[Sortie ciné] « Tout ira bien » de Ray Yeung en salle le 1er janvier 2025
Le nouveau film de Ray Yeung qui questionne les droits des personnes LGBTQ dans une société en mutation.
Synopsis :
Angie et Pat vivent le parfait amour à Hong Kong depuis plus de 30 ans. Jamais l’une sans l’autre, leur duo est un pilier pour leurs parents et leurs amis. Au brusque décès de Pat, la place de Angie dans la famille se retrouve fortement remise en question...
Entretien avec le réalisateur Ray Yeung :
Comment vous est venue l’idée de Tout ira bien ?
En 2020 à Hong Kong, j’ai assisté à une conférence sur les droits de succession pour les couples homosexuels. Le conférencier a cité quelques exemples, très similaires à l’intrigue de Tout ira bien. J’ai pensé que c’était une idée de film très intéressante et j’ai donc interrogé plusieurs personnes qui avaient vécu cela.
En discutant avec elles, j’ai réalisé que je devais vraiment écrire une histoire à ce sujet. D’abord, pour aborder les droits de la communauté LGBTQ à Hong Kong, mais aussi pour questionner ce que signifie la « famille » à notre époque. Est-ce uniquement une question de liens biologiques ? Les liens du sang sont-ils plus importants que les années vécues avec quelqu’un ? Et comment le droit interprète-t-il cela ? C’était la base de mon scénario.
Dans quelle mesure le scénario est-il basé sur des histoires réelles ?
Je pense que l’ensemble de l’histoire est conforme à la réalité. Mais pour beaucoup de personnes parmi celles que j’ai interrogées, les membres de la famille ont procédé à un changement très rapide. Dans un cas, ils ont emménagé dans l’appartement du couple et ont changé la serrure. Dans un autre, ils n’ont pas autorisé la compagne de la défunte à se rendre aux funérailles parce qu’ils ne voulaient pas qu’elle soit perçue en public comme sa partenaire. Les exemples réels sont d’une grande cruauté, mais je ne voulais pas dépeindre cela dans le film, car il ne fallait pas que le public perçoive immédiatement les membres de la famille comme des « méchants ». Je voulais que l’on soit aussi en empathie avec eux, que le public s’interroge sur lui-même et sur son degré d’homophobie. Si c’était eux, que feraient-ils ?
Ce n’est pas la première fois que vous racontez l’histoire d’un couple homosexuel à l’écran. Dans Tout ira bien, c’est aussi celle d’un couple plus âgé. Pensez-vous qu’il est important de présenter ces histoires à l’écran ?
Au cinéma, on a l’habitude de suivre des personnages entre l’adolescence et 35 ans. À mon avis, on ne change pas tellement une fois atteint un certain âge. Nous avons toujours les mêmes désirs et les mêmes besoins. Je pense que le cinéma devrait refléter aussi cette réalité. Avec Tout ira bien, je n’avais pas nécessairement l’intention de faire un film sur un couple âgé, mais j’avais besoin d’un couple ensemble depuis longtemps, pour que l’histoire ait plus de force émotionnelle.

________________

▸ **CONSIGNE 1**: Pour chacune des affirmations suivantes, dites si elle est conforme à l'extrait, puis citez les mots qui le prouvent : (a) Angie et Pat vivent ensemble à Hong Kong depuis plus de 30 ans ; (b) le réalisateur a assisté à une conférence sur les droits de succession en 2018 ; (c) le réalisateur voulait montrer dans le film toute la cruauté des exemples réels.
▸ **CONSIGNE 2**: Dans l'extrait, relevez toutes les phrases interrogatives du paragraphe qui commence par « En discutant avec elles ».
▸ **CONSIGNE 3**: Réécrivez le passage de l'extrait qui commence par les mots « En 2020 à Hong » et se termine par « avaient vécu cela. », en remplaçant « conférence » par « réunion ».
Vous n'aurez pas besoin des documents.

________________

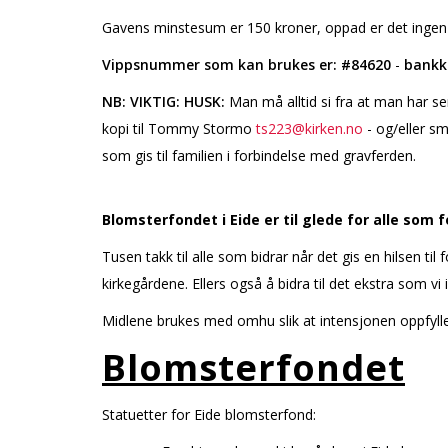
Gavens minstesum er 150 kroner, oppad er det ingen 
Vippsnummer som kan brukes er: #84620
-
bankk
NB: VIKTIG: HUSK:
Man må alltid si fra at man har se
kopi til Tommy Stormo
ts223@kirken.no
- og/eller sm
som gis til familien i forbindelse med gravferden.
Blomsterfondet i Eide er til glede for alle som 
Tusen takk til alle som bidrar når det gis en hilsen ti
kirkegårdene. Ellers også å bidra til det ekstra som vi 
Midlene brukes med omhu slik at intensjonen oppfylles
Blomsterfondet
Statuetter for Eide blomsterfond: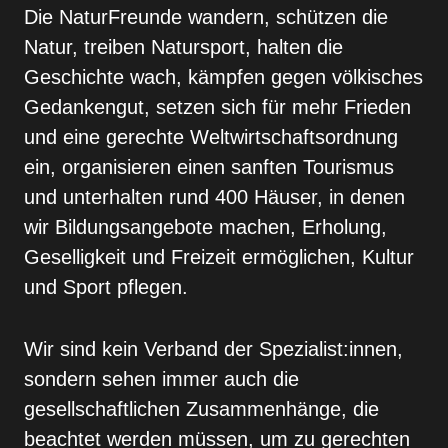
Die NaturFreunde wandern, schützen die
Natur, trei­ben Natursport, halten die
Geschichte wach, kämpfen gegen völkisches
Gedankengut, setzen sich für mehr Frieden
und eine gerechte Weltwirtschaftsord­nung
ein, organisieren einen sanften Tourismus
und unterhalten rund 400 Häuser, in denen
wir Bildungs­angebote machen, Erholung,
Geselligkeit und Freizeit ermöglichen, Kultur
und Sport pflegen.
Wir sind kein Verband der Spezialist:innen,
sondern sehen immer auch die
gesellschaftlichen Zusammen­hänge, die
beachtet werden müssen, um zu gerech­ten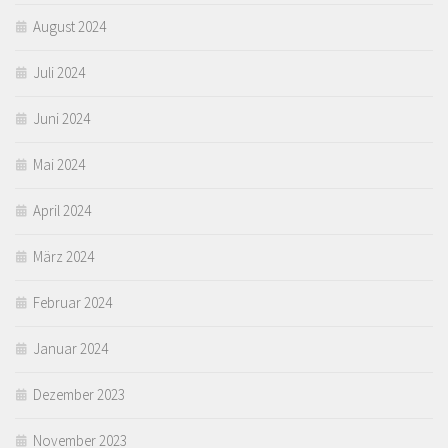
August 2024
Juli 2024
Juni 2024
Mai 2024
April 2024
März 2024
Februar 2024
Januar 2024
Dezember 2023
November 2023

________________

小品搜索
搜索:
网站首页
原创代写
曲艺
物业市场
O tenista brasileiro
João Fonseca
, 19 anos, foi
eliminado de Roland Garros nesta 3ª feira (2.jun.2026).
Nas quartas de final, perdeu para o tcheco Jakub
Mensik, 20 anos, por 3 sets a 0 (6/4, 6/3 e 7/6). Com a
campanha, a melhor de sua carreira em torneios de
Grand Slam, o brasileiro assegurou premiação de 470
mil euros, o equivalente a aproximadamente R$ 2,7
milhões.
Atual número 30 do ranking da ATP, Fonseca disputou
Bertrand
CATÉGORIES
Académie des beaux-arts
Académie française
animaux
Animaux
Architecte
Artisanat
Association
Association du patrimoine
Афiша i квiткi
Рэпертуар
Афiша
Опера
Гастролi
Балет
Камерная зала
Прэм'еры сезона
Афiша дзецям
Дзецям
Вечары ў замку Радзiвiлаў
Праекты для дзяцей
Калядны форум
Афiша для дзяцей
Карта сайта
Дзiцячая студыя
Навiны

________________

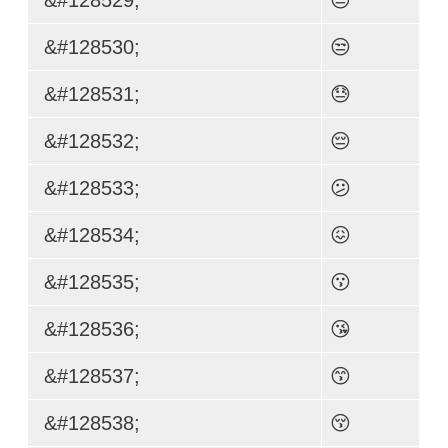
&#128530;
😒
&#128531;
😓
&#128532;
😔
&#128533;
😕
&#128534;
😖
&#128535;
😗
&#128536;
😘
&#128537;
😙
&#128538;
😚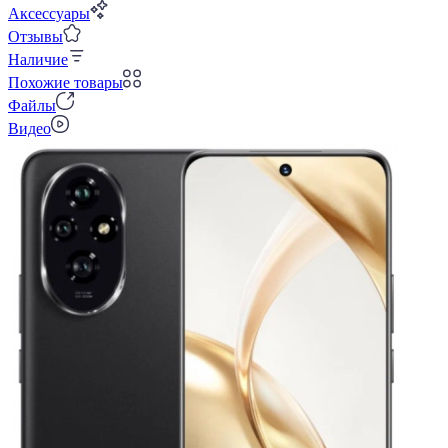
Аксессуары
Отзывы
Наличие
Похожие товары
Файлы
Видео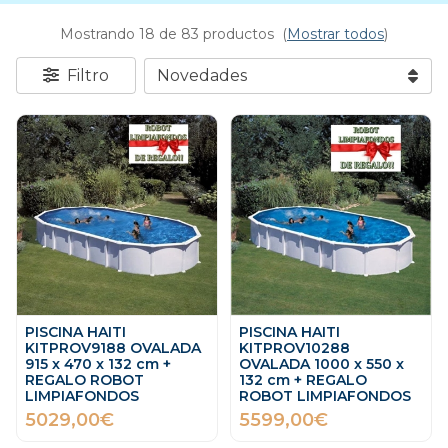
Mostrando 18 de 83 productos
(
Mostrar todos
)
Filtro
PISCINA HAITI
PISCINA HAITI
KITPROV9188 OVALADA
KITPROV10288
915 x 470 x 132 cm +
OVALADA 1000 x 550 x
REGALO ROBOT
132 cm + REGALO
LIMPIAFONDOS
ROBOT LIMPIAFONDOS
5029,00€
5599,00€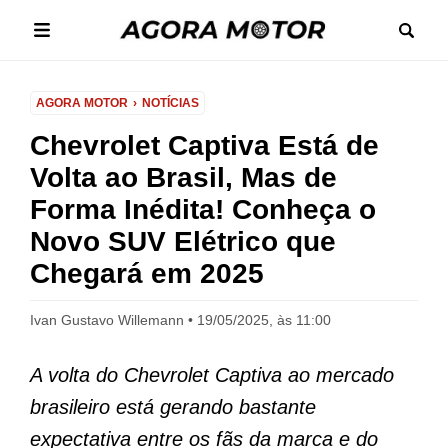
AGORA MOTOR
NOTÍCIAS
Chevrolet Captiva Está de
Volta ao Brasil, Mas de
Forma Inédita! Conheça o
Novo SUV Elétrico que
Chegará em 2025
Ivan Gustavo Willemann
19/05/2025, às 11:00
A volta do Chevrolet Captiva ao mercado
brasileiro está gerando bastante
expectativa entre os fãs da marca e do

________________

▸ **CORRIGÉ DÉTAILLÉ 1**:
(a) Oui : « Angie et Pat vivent le parfait amour à Hong Kong depuis plus de 30 ans. »
(b) Non : « En 2020 à Hong Kong, j’ai assisté à une conférence sur les droits de succession pour les couples homosexuels. »
(c) Non : « Les exemples réels sont d’une grande cruauté, mais je ne voulais pas dépeindre cela dans le film »

▸ **CORRIGÉ DÉTAILLÉ 2**:
- Est-ce uniquement une question de liens biologiques ?
- Les liens du sang sont-ils plus importants que les années vécues avec quelqu’un ?
- Et comment le droit interprète-t-il cela ?

▸ **CORRIGÉ DÉTAILLÉ 3**:
En 2020 à Hong Kong, j’ai assisté à une réunion sur les droits de succession pour les couples homosexuels. Le conférencier a cité quelques exemples, très similaires à l’intrigue de Tout ira bien. J’ai pensé que c’était une idée de film très intéressante et j’ai donc interrogé plusieurs personnes qui avaient vécu cela.